He was even thinner than three years before, when Konstantin Levin had seen him last. He was wearing a short coat, and his hands and big bones seemed huger than ever. His hair had grown thinner, the same straight mustaches hid his lips, the same eyes gazed strangely and naïvely at his visitor.

“Ah, Kostya!” he exclaimed suddenly, recognizing his brother, and his eyes lit up with joy. But the same second he looked round at the young man, and gave the nervous jerk of his head and neck that Konstantin knew so well, as if his neckband hurt him; and a quite different expression, wild, suffering, and cruel, rested on his emaciated face.

“I wrote to you and Sergey Ivanovitch both that I don’t know you and don’t want to know you. What is it you want?”

He was not at all the same as Konstantin had been fancying him. The worst and most tiresome part of his character, what made all relations with him so difficult, had been forgotten by Konstantin Levin when he thought of him, and now, when he saw his face, and especially that nervous twitching of his head, he remembered it all.

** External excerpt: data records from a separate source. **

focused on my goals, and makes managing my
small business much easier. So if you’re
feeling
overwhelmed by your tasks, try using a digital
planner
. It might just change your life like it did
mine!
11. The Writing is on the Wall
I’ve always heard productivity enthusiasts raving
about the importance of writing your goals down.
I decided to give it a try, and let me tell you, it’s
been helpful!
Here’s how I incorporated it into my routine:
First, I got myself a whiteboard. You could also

“I didn’t want to see you for anything,” he answered timidly. “I’ve simply come to see you.”

His brother’s timidity obviously softened Nikolay. His lips twitched.

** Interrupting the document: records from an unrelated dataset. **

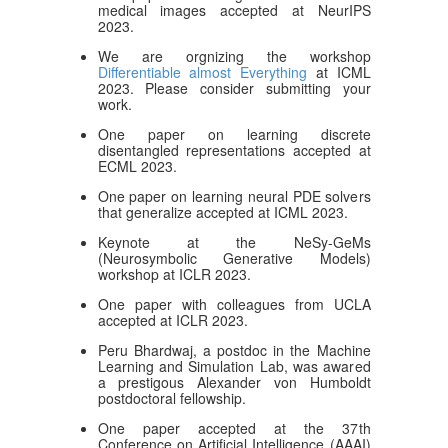
medical images accepted at NeurIPS
2023.
We are orgnizing the workshop
Differentiable almost Everything
at ICML
2023. Please consider submitting your
work.
One paper on learning discrete
disentangled representations accepted at
ECML 2023.
One paper on learning neural PDE solvers
that generalize accepted at ICML 2023.
Keynote at the NeSy-GeMs
(Neurosymbolic Generative Models)
workshop at ICLR 2023.
One paper with colleagues from UCLA
accepted at ICLR 2023.
Peru Bhardwaj, a postdoc in the Machine
Learning and Simulation Lab, was awared
a prestigous Alexander von Humboldt
postdoctoral fellowship.
One paper accepted at the 37th
Conference on Artificial Intelligence (AAAI)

“Oh, so that’s it?” he said. “Well, come in; sit down. Like some supper? Masha, bring supper for three. No, stop a minute. Do you know who this is?” he said, addressing his brother, and indicating the gentleman in the jerkin: “This is Mr. Kritsky, my friend from Kiev, a very remarkable man. He’s persecuted by the police, of course, because he’s not a scoundrel.”

And he looked round in the way he always did at everyone in the room. Seeing that the woman standing in the doorway was moving to go, he shouted to her, “Wait a minute, I said.” And with the inability to express himself, the incoherence that Konstantin knew so well, he began, with another look round at everyone, to tell his brother Kritsky’s story: how he had been expelled from the university for starting a benefit society for the poor students and Sunday schools; and how he had afterwards been a teacher in a peasant school, and how he had been driven out of that too, and had afterwards been condemned for something.

“You’re of the Kiev university?” said Konstantin Levin to Kritsky, to break the awkward silence that followed.

“Yes, I was of Kiev,” Kritsky replied angrily, his face darkening.